Der Verschuldung von Menschen entgegensteuern
Dass Finanzdienstleistungsunternehmen und Banken aber doch einen wertvollen Beitrag leisten können, zeigt Bankfachfrau Richartz. In ihr „Quartier Zukunft“ kämen oft Jugendliche mit recht unrealistischen Vorstellungen über ihre finanziellen Möglichkeiten und Fähigkeiten. Hier könnten sie in ihren Workshops wichtiges Grundwissen an Hand von praktischen Beispielen vermitteln, auch weitaus digitaler als dies in vielen Schulen möglich sei. In ihrem Quartier könne den jungen Menschen auch veranschaulicht werden, welche Wege es gebe, wenn sie in finanzielle Probleme gerieten oder bereits geraten seien. Denn Verschuldung ist schon bei Menschen unter 18 Jahren immer häufiger ein Problem. (Notiz: Im Quartier Zukunft vernetzt die Deutsche Bank ihre analoge und digitale Angebotswelt und zeigt, worauf modernes Banking aufbaut und was das künftig bedeuten kann: mehr Innovation und Coaching, mehr Inspiration und Community.)
„Gemeinsam mit den jungen Menschen erstellen wir zum Beispiel Einnahmen- und Ausgabenrechnungen, sie recherchieren selbst relevante Finanzbegriffe, so dass sie ein Gespür für das Thema bekommen“, beschreibt die Finanzkennerin das Procedere eines Workshops.
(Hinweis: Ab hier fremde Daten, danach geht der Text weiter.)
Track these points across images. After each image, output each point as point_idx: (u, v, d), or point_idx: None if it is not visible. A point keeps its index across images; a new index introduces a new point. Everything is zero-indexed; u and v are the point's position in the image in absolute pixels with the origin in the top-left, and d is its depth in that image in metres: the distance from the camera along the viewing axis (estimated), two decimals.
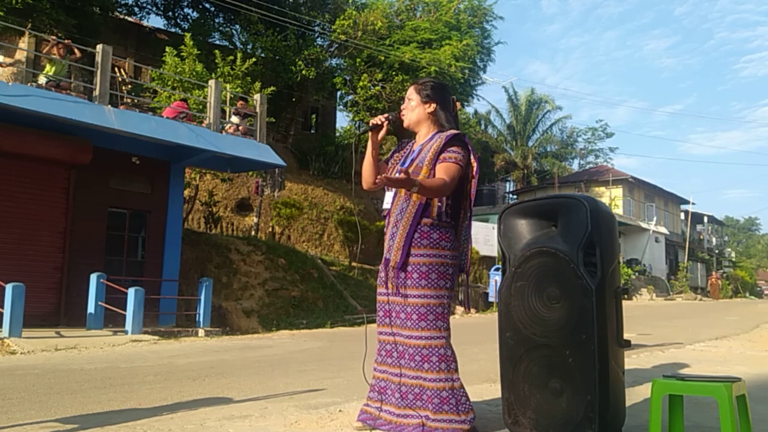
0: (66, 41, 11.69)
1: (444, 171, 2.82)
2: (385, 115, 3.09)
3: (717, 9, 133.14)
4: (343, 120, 51.36)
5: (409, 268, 2.85)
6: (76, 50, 11.59)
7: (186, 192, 14.84)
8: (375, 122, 3.04)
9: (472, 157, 2.93)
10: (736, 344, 7.86)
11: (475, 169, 2.95)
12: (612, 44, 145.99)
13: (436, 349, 2.80)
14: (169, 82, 16.00)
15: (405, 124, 3.09)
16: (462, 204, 2.98)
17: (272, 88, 17.41)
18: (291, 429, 3.19)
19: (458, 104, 3.17)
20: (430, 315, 2.82)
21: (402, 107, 3.11)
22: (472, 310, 17.40)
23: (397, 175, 2.79)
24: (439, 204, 2.87)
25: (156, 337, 9.64)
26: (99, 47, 10.89)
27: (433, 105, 3.02)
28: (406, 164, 2.97)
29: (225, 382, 5.13)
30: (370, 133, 3.06)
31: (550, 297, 2.70)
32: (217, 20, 22.34)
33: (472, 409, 2.83)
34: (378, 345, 3.02)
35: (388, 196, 3.03)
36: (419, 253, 2.84)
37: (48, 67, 11.20)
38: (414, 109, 3.04)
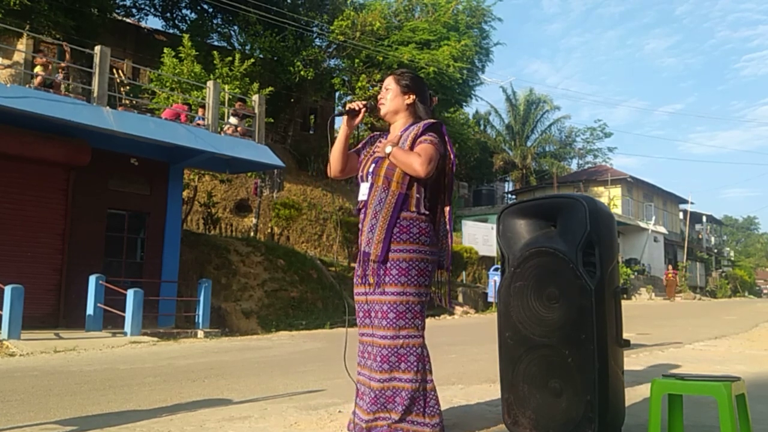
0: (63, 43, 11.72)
1: (419, 149, 2.73)
2: (363, 102, 2.97)
3: (718, 8, 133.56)
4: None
5: (389, 264, 2.71)
6: (66, 53, 11.60)
7: (185, 193, 14.84)
8: (352, 107, 2.93)
9: (448, 148, 2.84)
10: (736, 343, 7.86)
11: (452, 161, 2.86)
12: (613, 44, 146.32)
13: (414, 349, 2.69)
14: (168, 84, 16.00)
15: (381, 113, 2.97)
16: (439, 198, 2.88)
17: (270, 88, 17.42)
18: (291, 430, 3.19)
19: (434, 99, 3.07)
20: (409, 313, 2.70)
21: (379, 96, 2.99)
22: (471, 310, 17.40)
23: (387, 149, 2.80)
24: (418, 195, 2.76)
25: (155, 339, 9.63)
26: (97, 48, 10.88)
27: (412, 96, 2.92)
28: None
29: (224, 384, 5.13)
30: (345, 119, 2.96)
31: (549, 297, 2.70)
32: (215, 21, 22.34)
33: (439, 413, 2.71)
34: (360, 347, 2.88)
35: (364, 187, 2.87)
36: (399, 248, 2.71)
37: (39, 68, 11.17)
38: (393, 99, 2.93)
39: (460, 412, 3.52)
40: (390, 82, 2.97)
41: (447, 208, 2.89)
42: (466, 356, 6.97)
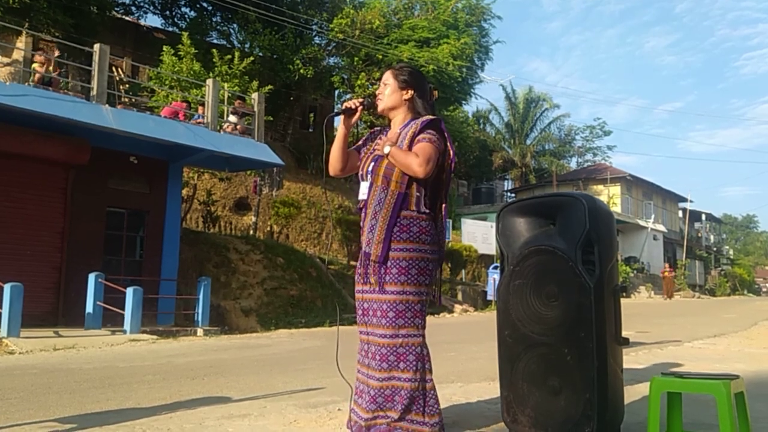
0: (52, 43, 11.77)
1: (417, 149, 2.70)
2: (360, 99, 2.94)
3: (718, 6, 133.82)
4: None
5: (389, 263, 2.69)
6: (56, 50, 11.62)
7: (184, 191, 14.83)
8: (349, 106, 2.90)
9: (448, 144, 2.81)
10: (735, 342, 7.87)
11: (451, 157, 2.83)
12: (612, 42, 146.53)
13: (414, 348, 2.67)
14: (167, 82, 15.99)
15: (379, 109, 2.94)
16: (439, 194, 2.85)
17: (270, 86, 17.41)
18: (290, 428, 3.19)
19: (435, 93, 3.03)
20: (409, 312, 2.68)
21: (377, 92, 2.96)
22: (471, 308, 17.41)
23: (386, 149, 2.76)
24: (418, 194, 2.74)
25: (154, 337, 9.63)
26: (96, 46, 10.87)
27: (411, 91, 2.88)
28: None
29: (224, 382, 5.13)
30: (342, 118, 2.92)
31: (548, 295, 2.70)
32: (214, 19, 22.34)
33: (439, 412, 2.70)
34: (359, 345, 2.86)
35: (364, 186, 2.85)
36: (399, 248, 2.70)
37: (37, 65, 11.16)
38: (390, 94, 2.89)
39: (460, 410, 3.53)
40: (388, 77, 2.93)
41: (444, 205, 2.87)
42: (466, 354, 6.98)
Sie betont aber auch, dass Kundenbindung besser möglich sei, wenn sich Kunde und Berater auf Augenhöhe begegneten.
Seriöse und unseriöse Angebote voneinander unterscheiden
Aktuell prüfe ihr Unternehmen gerade, welcher Einfluss Social-Media-Kanäle auf das Verhalten der (jungen) Menschen habe, wie beeinflussbar sie durch Angebote im Netz seien und wie sie dafür sensibilisiert werden könnten, seriöse und unseriöse Angebote voneinander zu unterscheiden.
Denn, so auch eine Anmerkung aus der Zuschauerrunde, die falschen Verlockungen im Netz sind groß. Sie versprechen Lösungen, wie man bereits mit 35 Jahren zum Millionär werden könne. „Finanzpornografie“, so die drastische, aber auch treffende Bezeichnung dieser illegalen Angebote, seitens des Zuschauers der DIA-Runde.
Wenig Wissen über Alltagsinstrument wie Gehaltsabrechnung und Steuererklärung
Damit Menschen diesen hohlen Versprechungen nicht aufsitzen, müssen Lehrer ihre Schüler dementsprechend schulen können. Fischer, der jüngste in der Diskussionsrunde, 2015 das Abitur gemacht, sieht derartige Pädagogen aber eher als Zufallstreffer. Er selbst habe in der Schule „eine coole Wirtschaftslehrerin gehabt“, doch seiner Erfahrung nach fehle meist der Alltagbezug bei der schulischen Finanzaufklärung. Es gebe immer noch zu viele rudimentäre Angebote. Wer wisse schon, wie eine Gehaltsabrechnung aufgebaut sei oder was eine Steuererklärung beinhalte, wenn er die Schule verlasse? Zu oft würden auch fachfremde Lehrer Finanzwissen vermitteln (müssen), hätten zudem nicht die didaktischen Fähigkeiten.
Und was darf am Ende auf keinen Fall fehlen? Bildungsgerechtigkeit. Doch die ist längst noch keine Selbstverständlichkeit. Viel muss sich noch bewegen. Auch hier herrschte Einigkeit unter den Experten in der DIA-Runde „Ahnungslose Sparer – souveräne Anleger“.